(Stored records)
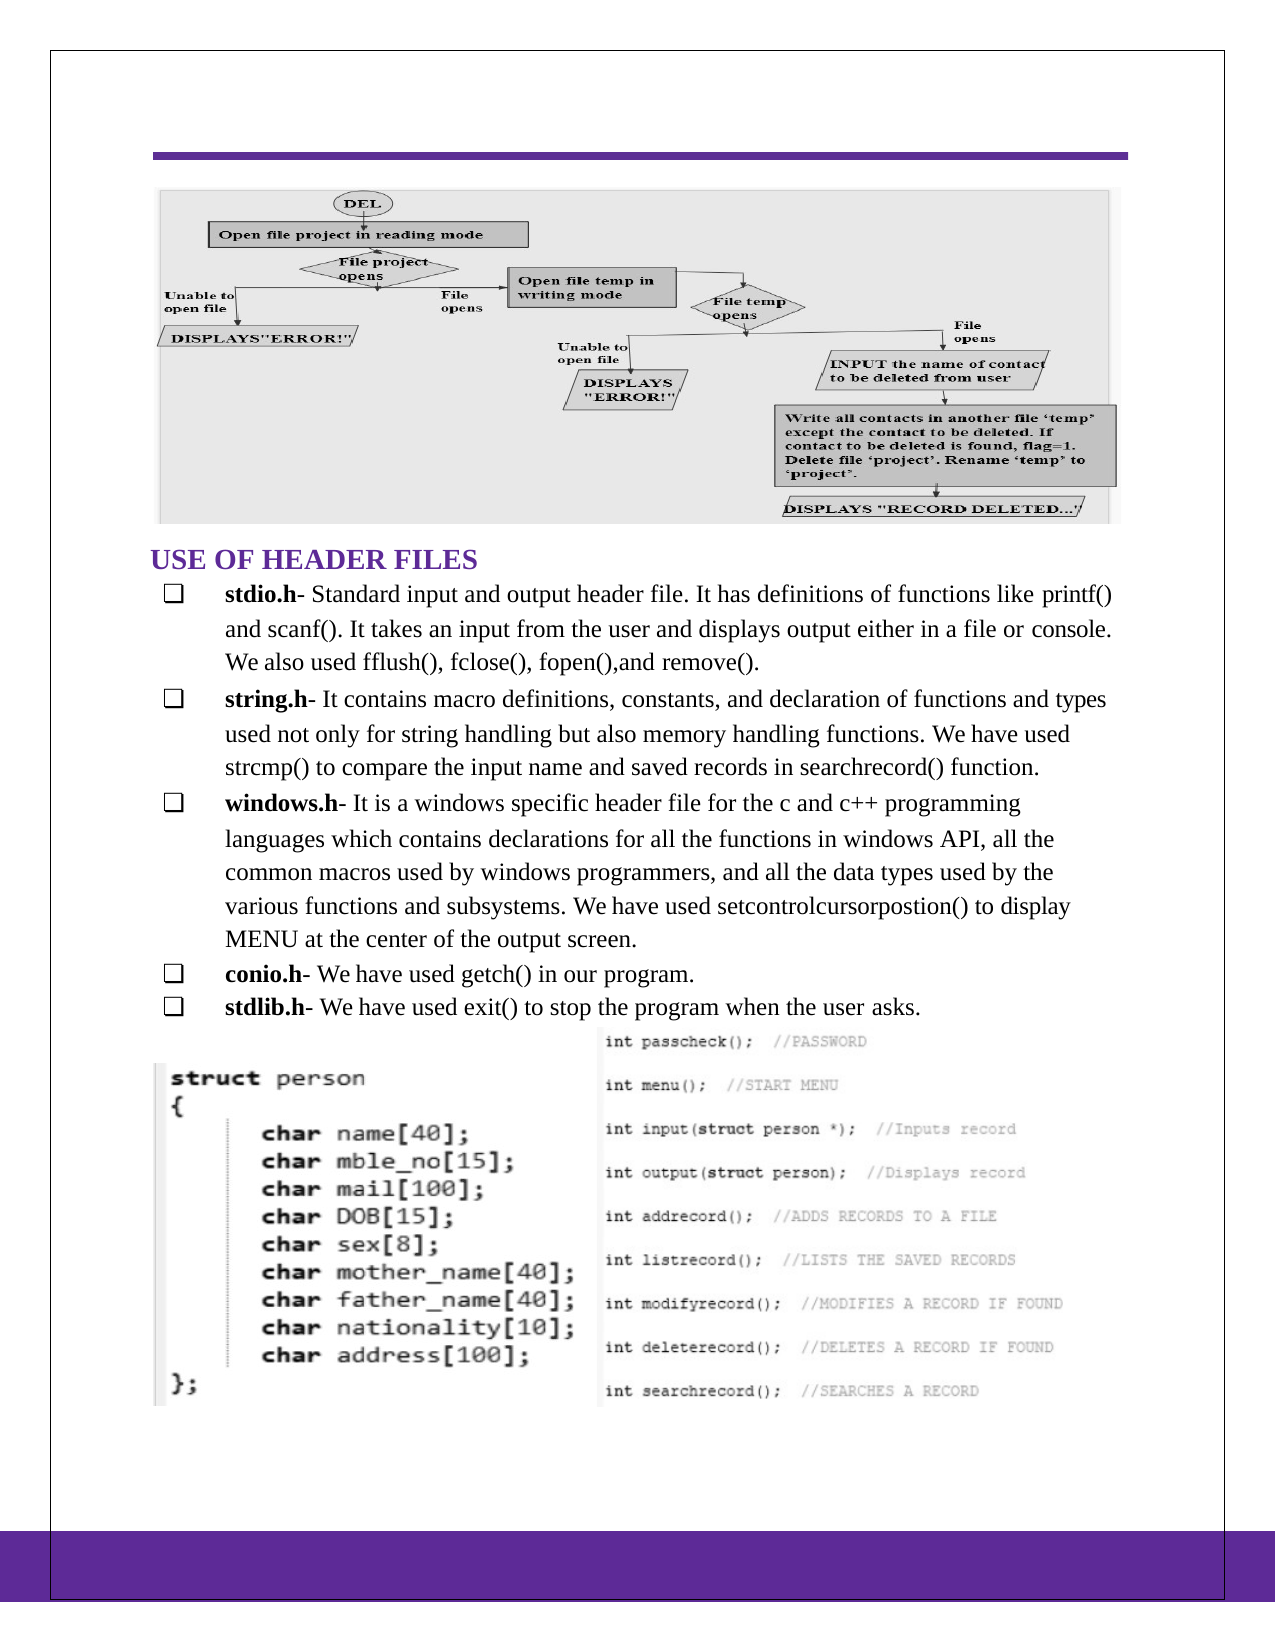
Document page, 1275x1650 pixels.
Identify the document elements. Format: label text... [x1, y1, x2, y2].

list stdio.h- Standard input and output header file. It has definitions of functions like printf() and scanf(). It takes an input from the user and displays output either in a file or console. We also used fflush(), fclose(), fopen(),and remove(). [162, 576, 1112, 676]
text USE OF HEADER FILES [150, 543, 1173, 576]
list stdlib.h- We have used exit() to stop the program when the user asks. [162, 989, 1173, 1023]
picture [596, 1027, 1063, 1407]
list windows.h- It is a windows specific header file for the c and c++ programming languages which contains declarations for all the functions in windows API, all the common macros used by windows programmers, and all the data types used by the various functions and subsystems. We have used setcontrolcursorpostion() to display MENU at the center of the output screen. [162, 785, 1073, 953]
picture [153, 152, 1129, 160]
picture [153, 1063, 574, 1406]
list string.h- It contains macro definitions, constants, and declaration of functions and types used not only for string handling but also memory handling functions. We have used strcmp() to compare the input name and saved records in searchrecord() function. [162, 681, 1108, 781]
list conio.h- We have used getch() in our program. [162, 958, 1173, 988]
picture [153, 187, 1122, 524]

---

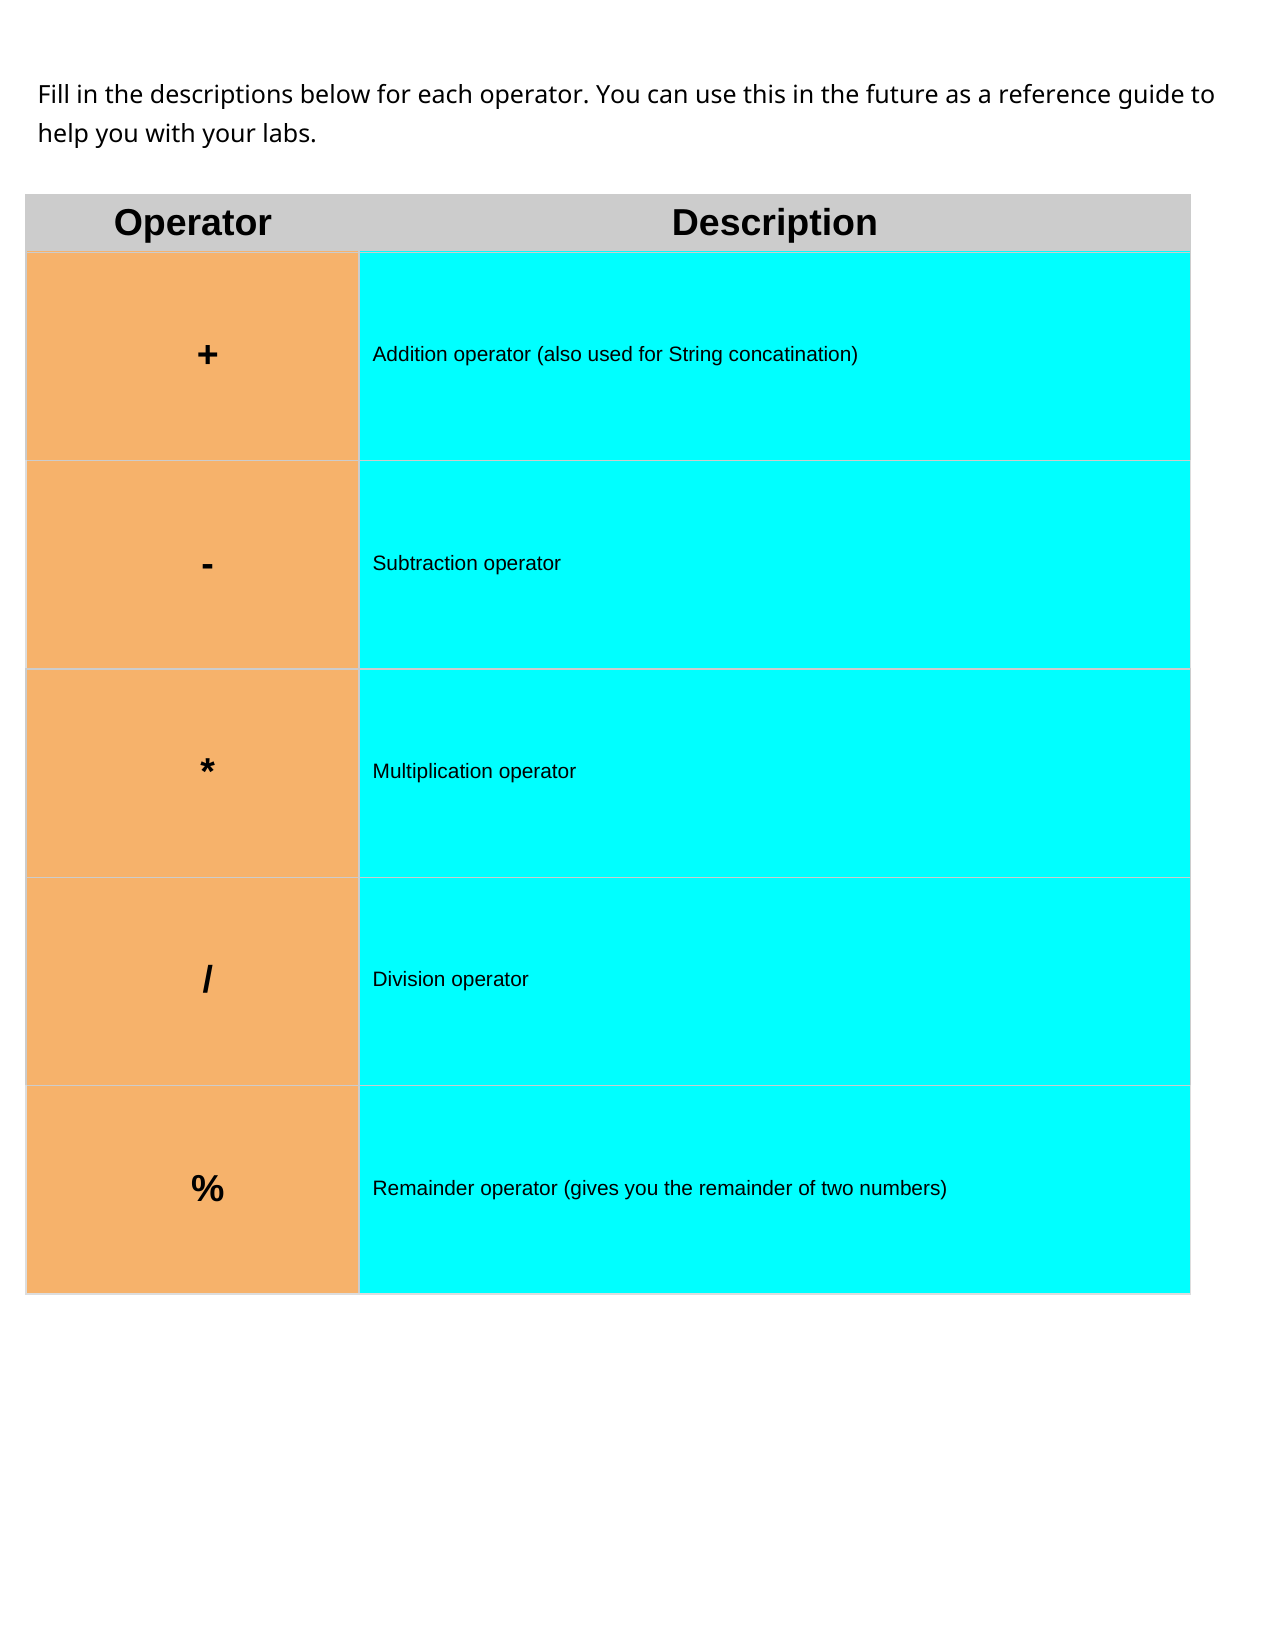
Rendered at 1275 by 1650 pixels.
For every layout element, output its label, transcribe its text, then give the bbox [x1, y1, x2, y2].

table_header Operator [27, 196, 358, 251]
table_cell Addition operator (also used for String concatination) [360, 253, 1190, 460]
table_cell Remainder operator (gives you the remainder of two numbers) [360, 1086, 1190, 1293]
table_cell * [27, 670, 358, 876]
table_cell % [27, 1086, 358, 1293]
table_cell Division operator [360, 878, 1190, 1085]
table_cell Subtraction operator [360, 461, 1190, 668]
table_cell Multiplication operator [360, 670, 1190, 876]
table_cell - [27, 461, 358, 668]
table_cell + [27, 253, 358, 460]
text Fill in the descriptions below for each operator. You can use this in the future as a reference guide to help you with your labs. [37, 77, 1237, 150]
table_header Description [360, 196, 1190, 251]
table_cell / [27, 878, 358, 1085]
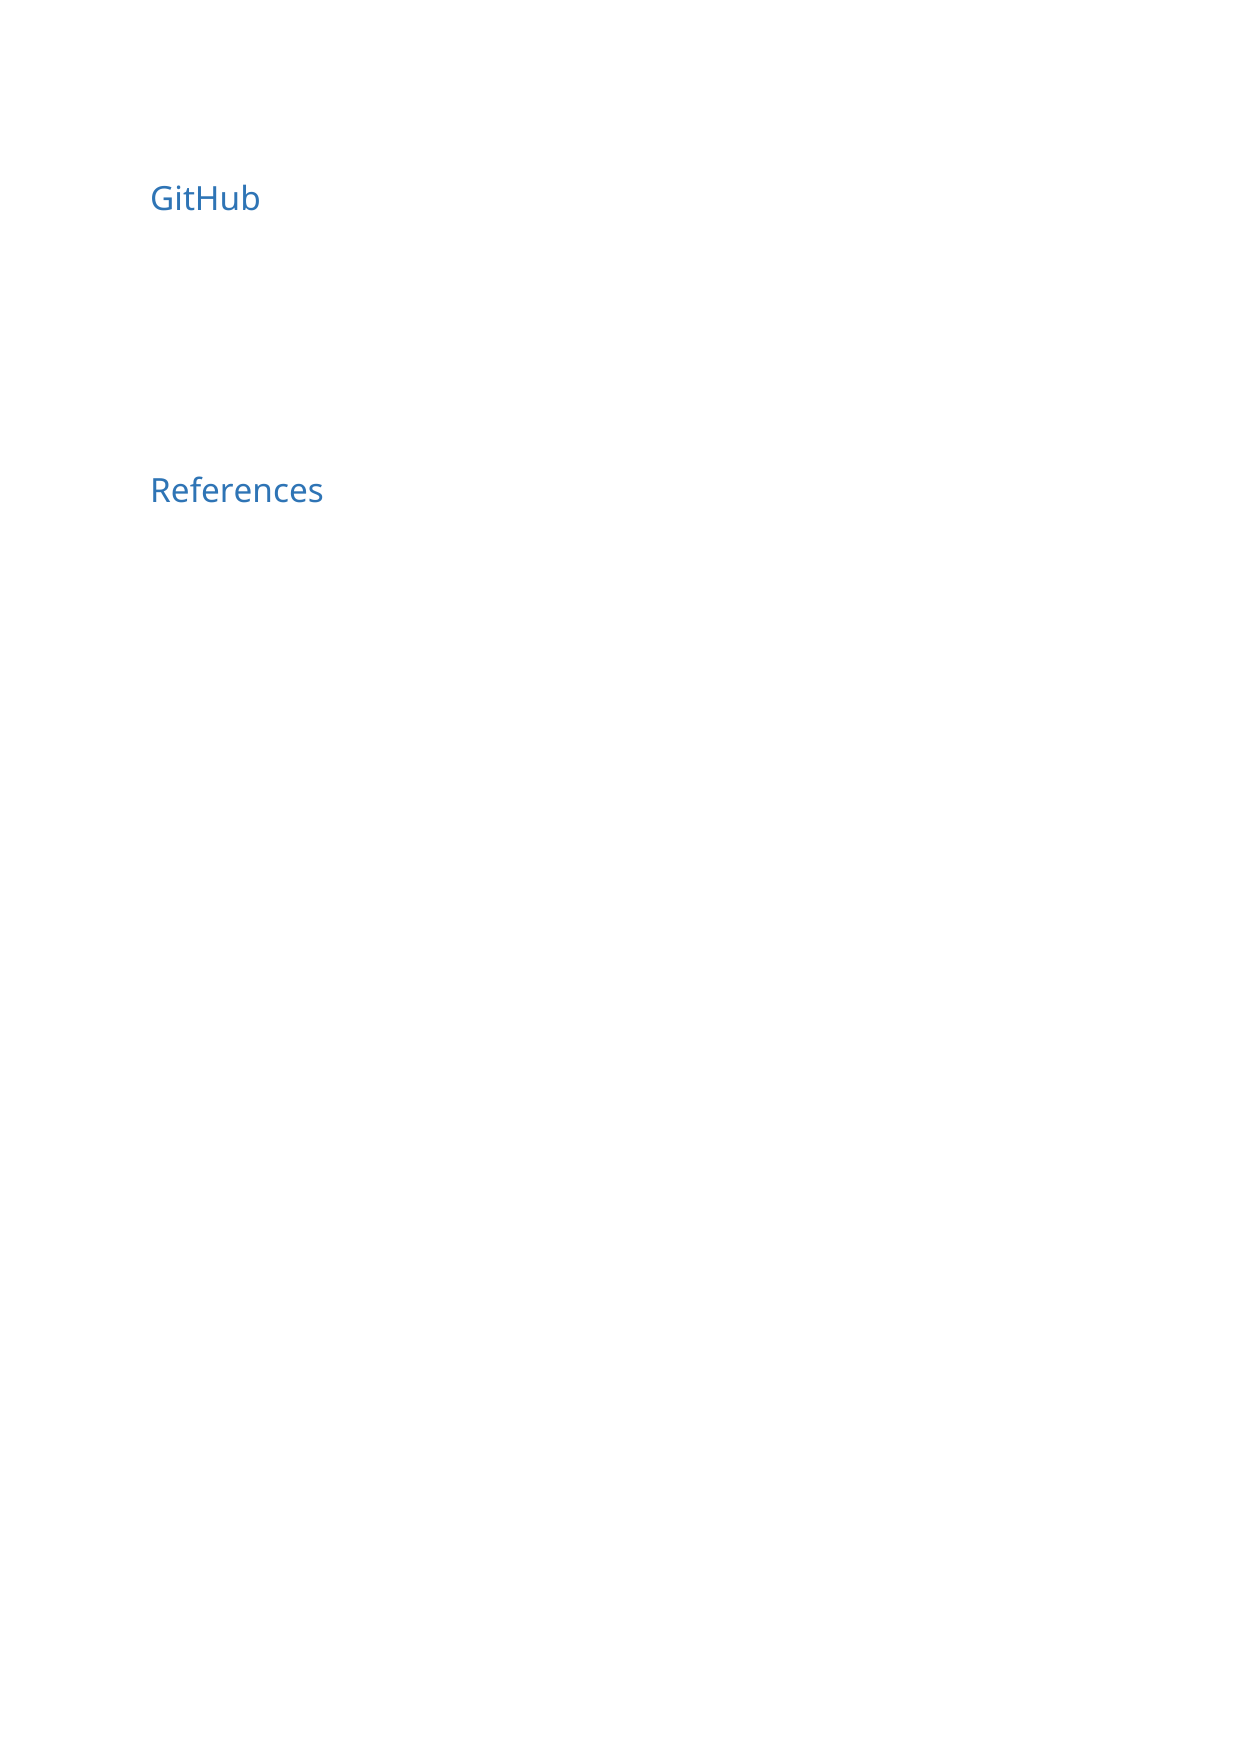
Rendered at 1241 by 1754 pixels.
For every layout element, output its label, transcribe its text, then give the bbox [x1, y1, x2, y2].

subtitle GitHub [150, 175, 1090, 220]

Problem to work on: Find the word "Rendered" in the records and pull out each line that has it.

Exercise result:
Rendered at 1275 by 1650 pixels.
Rendered at 1241 by 1754 pixels.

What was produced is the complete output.